— BEGIN Document text —

A kick in the ass is a step forward, or so they say. I’ve received my share of boots to the behind and, sgthartman.jpgfrankly, am better off for it. Sure, I’d probably be less grizzled and insensitive had I been hugged more. But resilience is a necessity that nurture is not. At least, in animals.

Being raised in an alcoholic home, one learns to survive. The absence of attaboys and weepy parental pep talks did not enhance my people skills, but rolling with the punches became a specialty of mine. Of course, the callouses on my soul have a down side. Ever try snuggling with a porcupine?

There are multiple personality types, I am told, and a significant amount of phobias and disorders to go with them. But to me, there are only two types of people: The weak and the strong. As one who’s learned to eschew empathy, I have, conversely, struggled to give it. Thus, I am less likely to dispense warmth and compassion than I am to tell someone to simply “Buck up!”

So we were shopping the other day and encountered two gals with a large sign:

    Free Hugs!

It’s part of the Free Hugs Campaign, a group that travels round the world dispensing affection. And sure enough, someone in our group rushed over for the obligatory embrace. Everyone applauded. I sneered. The thought of being squeezed by a stranger does not appeal to me. I’ve survived this long with minimal hugging and doubt that some nameless schmoe (or in this case, schmoe-ette) on a sidewalk in a busy marketplace will sufficiently alter my psychological malfunction. But the fact that Free Hugs exists and that people want them is indicative, alas, that the weak survive.

hugs.jpgThe Bible has its share of porcupines. John the Baptist could’ve cared less about a person’s dysfunctional upbringing. The locust-eating prophet was about as likely to be found on a street corner dispensing free hugs, as Jesus would be driving a Lexus. (Sorry Joel.) “Repent or perish!” was applicable, whatever one’s childhood trauma.

— END Document text —

## [Complete the following]
- A) Write out the part of the essay on hugs that begins at the words "hugs.jpgThe Bible has" and stops after the words "one’s childhood trauma.".
- B) In the entries, start at the line that has "Give the centreline" and stop after the line that has "road 2 (unclassified): [(156,511),(0,311)]". Give those lines again with "tile" switched to "image" and everything else unchanged.

— BEGIN Listing —

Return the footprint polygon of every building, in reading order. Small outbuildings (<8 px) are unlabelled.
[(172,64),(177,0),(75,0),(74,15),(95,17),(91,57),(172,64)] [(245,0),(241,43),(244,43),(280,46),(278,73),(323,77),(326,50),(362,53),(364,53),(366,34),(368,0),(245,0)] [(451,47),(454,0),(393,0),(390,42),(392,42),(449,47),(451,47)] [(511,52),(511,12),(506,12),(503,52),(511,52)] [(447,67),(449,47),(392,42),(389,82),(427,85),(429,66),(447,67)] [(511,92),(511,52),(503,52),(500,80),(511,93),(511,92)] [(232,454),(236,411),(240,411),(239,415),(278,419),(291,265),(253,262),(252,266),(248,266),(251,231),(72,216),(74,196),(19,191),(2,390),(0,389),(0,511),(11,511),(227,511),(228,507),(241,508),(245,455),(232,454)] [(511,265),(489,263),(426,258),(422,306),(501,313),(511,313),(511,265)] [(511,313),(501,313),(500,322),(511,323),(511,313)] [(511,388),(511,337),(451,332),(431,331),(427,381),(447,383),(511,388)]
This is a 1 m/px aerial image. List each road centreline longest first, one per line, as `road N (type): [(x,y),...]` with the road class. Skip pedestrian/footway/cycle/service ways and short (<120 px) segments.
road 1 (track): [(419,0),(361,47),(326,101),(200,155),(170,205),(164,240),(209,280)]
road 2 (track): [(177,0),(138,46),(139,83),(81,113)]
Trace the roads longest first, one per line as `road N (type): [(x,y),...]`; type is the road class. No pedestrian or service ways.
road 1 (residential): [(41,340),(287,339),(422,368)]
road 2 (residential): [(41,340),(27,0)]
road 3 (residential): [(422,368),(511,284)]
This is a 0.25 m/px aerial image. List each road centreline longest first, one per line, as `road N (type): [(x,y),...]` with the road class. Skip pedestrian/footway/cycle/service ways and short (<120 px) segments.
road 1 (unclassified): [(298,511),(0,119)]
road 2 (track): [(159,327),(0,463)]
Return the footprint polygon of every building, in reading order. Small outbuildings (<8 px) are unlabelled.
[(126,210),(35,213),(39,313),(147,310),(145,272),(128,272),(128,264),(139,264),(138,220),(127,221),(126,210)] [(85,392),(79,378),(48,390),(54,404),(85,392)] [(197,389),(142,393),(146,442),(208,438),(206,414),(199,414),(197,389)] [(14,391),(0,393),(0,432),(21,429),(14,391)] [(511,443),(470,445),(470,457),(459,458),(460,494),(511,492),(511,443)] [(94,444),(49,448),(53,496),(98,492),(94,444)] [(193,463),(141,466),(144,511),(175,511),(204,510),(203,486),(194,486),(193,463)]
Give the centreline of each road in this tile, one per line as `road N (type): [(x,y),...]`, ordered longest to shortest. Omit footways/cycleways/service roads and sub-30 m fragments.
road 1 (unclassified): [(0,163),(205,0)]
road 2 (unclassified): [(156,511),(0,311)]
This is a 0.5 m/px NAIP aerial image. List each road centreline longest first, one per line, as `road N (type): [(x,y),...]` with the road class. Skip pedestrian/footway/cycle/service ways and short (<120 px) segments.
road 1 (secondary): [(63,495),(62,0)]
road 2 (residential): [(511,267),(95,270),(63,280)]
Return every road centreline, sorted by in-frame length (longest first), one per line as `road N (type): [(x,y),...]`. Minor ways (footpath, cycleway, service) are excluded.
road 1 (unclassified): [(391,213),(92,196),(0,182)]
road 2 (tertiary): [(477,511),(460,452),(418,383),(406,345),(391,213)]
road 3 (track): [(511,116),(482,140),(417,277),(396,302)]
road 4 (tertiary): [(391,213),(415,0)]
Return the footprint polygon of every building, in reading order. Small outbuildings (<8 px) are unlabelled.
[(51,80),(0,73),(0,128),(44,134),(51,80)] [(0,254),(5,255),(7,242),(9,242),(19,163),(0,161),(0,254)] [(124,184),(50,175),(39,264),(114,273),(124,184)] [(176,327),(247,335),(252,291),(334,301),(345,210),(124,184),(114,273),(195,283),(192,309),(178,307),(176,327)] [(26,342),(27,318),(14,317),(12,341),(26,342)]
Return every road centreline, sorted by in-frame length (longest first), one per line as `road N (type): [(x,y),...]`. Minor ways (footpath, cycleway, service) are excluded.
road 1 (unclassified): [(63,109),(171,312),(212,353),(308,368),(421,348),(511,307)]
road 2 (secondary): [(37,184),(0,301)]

— END Listing —

## [Completed exercise]
- A)
hugs.jpgThe Bible has its share of porcupines. John the Baptist could’ve cared less about a person’s dysfunctional upbringing. The locust-eating prophet was about as likely to be found on a street corner dispensing free hugs, as Jesus would be driving a Lexus. (Sorry Joel.) “Repent or perish!” was applicable, whatever one’s childhood trauma.

- B)
Give the centreline of each road in this image, one per line as `road N (type): [(x,y),...]`, ordered longest to shortest. Omit footways/cycleways/service roads and sub-30 m fragments.
road 1 (unclassified): [(0,163),(205,0)]
road 2 (unclassified): [(156,511),(0,311)]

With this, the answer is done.